:: Task requirements ::
Write out the entries below exactly as they stand. Skip every image.

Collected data
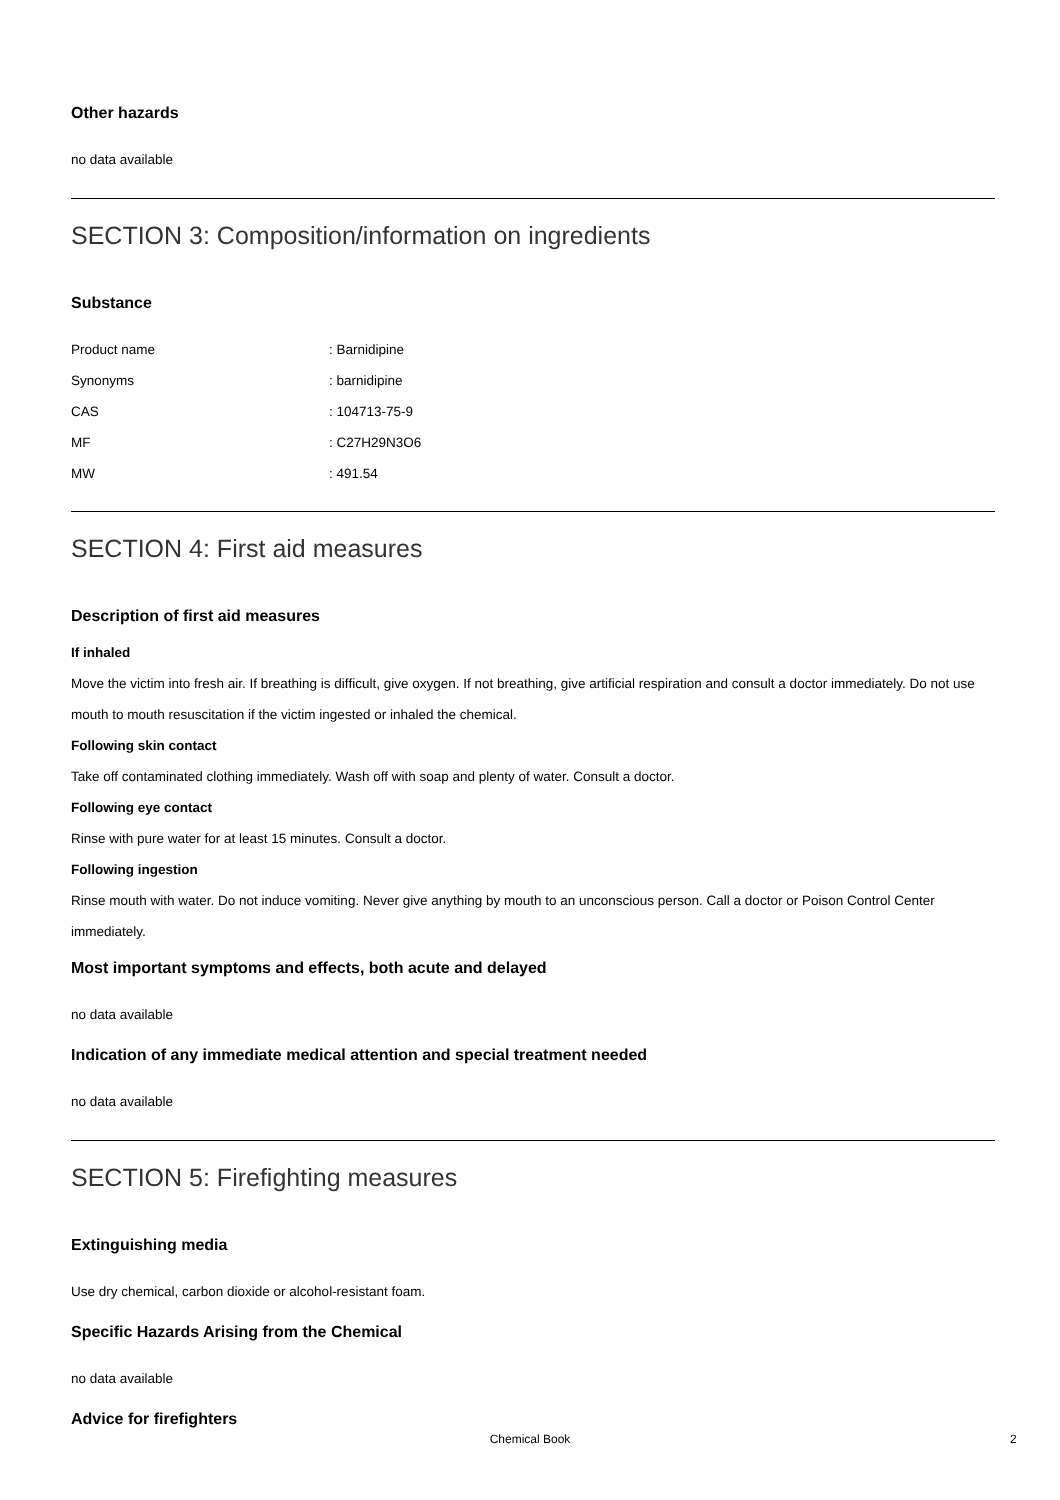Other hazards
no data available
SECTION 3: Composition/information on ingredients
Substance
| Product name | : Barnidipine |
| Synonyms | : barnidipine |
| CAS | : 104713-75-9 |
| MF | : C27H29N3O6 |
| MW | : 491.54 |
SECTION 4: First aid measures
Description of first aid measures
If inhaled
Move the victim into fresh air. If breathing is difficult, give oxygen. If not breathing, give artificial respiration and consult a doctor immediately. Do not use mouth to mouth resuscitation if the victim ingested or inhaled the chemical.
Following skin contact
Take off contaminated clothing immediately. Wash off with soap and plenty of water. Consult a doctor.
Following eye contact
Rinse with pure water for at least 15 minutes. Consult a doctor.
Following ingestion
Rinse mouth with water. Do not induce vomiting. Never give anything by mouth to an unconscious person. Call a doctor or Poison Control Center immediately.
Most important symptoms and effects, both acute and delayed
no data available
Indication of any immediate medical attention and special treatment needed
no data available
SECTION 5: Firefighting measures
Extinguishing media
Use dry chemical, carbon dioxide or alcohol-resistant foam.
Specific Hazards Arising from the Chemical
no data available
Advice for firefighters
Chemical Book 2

:: Answer to this task ::
Other hazards
no data available
SECTION 3: Composition/information on ingredients
Substance
| Product name | : Barnidipine |
| Synonyms | : barnidipine |
| CAS | : 104713-75-9 |
| MF | : C27H29N3O6 |
| MW | : 491.54 |
SECTION 4: First aid measures
Description of first aid measures
If inhaled
Move the victim into fresh air. If breathing is difficult, give oxygen. If not breathing, give artificial respiration and consult a doctor immediately. Do not use mouth to mouth resuscitation if the victim ingested or inhaled the chemical.
Following skin contact
Take off contaminated clothing immediately. Wash off with soap and plenty of water. Consult a doctor.
Following eye contact
Rinse with pure water for at least 15 minutes. Consult a doctor.
Following ingestion
Rinse mouth with water. Do not induce vomiting. Never give anything by mouth to an unconscious person. Call a doctor or Poison Control Center immediately.
Most important symptoms and effects, both acute and delayed
no data available
Indication of any immediate medical attention and special treatment needed
no data available
SECTION 5: Firefighting measures
Extinguishing media
Use dry chemical, carbon dioxide or alcohol-resistant foam.
Specific Hazards Arising from the Chemical
no data available
Advice for firefighters
Chemical Book 2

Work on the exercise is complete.